Thursday, April 21, 2011

Farewell to the Woods

This afternoon I had to run a few errands in the neighborhood where I grew up. It's only about 4-5 miles from where I currently live, but the area still feels worlds away to me. There's such a jumble of mixed feelings - I suppose the tangle echos my sentiments about my childhood in general.

Anyhow, today I was picking up some stuff from a fellow FreeCycler, so it took me a bit off the beaten path into a corner of the neighborhood I hadn't visited in many, many years. I turned down a once familiar street where I delivered newspapers every morning for most of my adolescence, and a flutter of excitement grew in my belly as I approached "the woods".

In truth, "woods" is a bit of a generous term for the area. Really it was just a plot of undeveloped land surrounded by a 6 foot fence and covered with thick brush and giant old cottonwood trees. The fence did little to keep us kids out however, as we all knew the places where the chain link had come loose, and in a pinch climbing a 6 footer was no big deal.

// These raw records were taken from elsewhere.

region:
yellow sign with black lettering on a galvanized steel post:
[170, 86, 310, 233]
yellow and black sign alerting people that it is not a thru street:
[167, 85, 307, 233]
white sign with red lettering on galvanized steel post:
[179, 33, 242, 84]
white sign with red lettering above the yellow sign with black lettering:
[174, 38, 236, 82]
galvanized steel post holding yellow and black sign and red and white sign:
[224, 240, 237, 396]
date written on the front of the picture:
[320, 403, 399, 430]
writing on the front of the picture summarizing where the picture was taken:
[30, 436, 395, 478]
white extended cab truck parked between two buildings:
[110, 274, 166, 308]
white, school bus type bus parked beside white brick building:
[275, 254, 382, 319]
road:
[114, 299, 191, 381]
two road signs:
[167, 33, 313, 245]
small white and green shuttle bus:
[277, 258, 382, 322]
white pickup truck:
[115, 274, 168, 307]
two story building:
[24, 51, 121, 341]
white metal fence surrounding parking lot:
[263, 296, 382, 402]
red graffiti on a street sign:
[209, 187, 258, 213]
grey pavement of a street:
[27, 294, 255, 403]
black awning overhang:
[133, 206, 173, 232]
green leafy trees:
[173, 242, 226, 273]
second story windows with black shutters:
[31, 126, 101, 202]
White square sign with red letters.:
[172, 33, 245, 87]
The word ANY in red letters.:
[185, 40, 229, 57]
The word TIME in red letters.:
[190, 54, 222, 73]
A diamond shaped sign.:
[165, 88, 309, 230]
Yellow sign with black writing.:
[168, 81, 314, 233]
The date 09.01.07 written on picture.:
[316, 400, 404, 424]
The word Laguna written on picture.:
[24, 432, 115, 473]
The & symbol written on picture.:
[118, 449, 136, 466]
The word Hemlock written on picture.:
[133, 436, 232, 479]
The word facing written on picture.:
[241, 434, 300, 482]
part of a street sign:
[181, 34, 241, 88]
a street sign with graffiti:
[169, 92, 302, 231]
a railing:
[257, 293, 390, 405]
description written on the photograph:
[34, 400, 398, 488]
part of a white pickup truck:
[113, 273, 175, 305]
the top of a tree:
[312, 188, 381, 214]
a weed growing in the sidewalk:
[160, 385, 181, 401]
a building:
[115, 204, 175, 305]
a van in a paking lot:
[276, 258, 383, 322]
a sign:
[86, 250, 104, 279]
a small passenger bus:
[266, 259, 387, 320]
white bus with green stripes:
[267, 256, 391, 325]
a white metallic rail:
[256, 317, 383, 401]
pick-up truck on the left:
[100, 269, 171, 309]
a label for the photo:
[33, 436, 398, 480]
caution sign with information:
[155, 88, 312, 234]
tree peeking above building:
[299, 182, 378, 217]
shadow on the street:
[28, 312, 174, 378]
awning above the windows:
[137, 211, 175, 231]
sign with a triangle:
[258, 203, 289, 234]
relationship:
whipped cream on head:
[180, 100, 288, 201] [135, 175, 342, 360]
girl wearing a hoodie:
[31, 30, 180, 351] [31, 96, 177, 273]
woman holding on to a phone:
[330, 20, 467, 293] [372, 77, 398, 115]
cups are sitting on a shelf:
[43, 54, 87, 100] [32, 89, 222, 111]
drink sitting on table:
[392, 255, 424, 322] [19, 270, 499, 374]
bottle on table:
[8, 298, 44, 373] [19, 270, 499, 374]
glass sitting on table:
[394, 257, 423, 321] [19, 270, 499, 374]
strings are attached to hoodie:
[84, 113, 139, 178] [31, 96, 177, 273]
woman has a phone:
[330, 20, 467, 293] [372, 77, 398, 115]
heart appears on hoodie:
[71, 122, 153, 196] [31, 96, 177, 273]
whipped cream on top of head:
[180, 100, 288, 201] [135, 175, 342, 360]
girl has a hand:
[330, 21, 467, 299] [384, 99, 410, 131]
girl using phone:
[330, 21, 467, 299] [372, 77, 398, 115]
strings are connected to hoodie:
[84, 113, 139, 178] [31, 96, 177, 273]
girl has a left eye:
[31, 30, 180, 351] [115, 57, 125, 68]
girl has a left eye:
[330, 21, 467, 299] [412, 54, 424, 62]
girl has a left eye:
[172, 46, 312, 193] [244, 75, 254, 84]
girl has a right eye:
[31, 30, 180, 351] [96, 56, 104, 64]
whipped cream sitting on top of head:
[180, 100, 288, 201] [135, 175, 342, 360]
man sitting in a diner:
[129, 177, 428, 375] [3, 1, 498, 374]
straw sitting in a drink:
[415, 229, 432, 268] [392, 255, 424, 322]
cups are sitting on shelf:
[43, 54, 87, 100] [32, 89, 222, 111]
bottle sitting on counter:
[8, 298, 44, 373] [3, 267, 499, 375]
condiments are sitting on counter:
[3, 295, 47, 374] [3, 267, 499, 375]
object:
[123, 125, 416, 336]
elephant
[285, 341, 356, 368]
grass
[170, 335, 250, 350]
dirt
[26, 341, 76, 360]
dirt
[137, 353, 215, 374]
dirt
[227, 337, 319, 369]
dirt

Many an hour of my childhood was frittered away in those woods, daring each other to climb ever higher in the old cottonwoods, playing hide and seek amongst the underbrush, and even sneaking out after dark to tell ghost stories by the light of the moon.

So it filled me with a great sadness to see that this is what has become of my treasured woods:


I suppose it was inevitable, and when I looked it up online it turns out that this lovely batch of ticky tacky has been there for nearly 20 years.

Still, it makes me sad. The woods were always such a refuge for me. All I had to do was slip through the hole in the fence and I entered another world - a world full of imagination, and adventure and wonder, where none of the ridiculousness of the modern world could enter, or even seemed to matter at all. I wonder if the inhabitants of these "living units" have any inkling of the bold exploits that their sterile little cul-de-sac once witnessed.

Perhaps I'll turn out the lights tonight, light a candle and tell myself a few ghost stories in the dark, just for old time's sake.

I'm on the first step... I want my liver back... I'm on the second step... I want my liver back...

2 comments :

  1. A similar thing happened in my hometown. Essentially, they built housing right up to the edge of national forest areas. What was once a lovely drive to my favorite hiking trails has become suburban sprawl. :( Sad, isn't it?

    ReplyDelete
  2. The world doth change faster than we. Treasure the memories.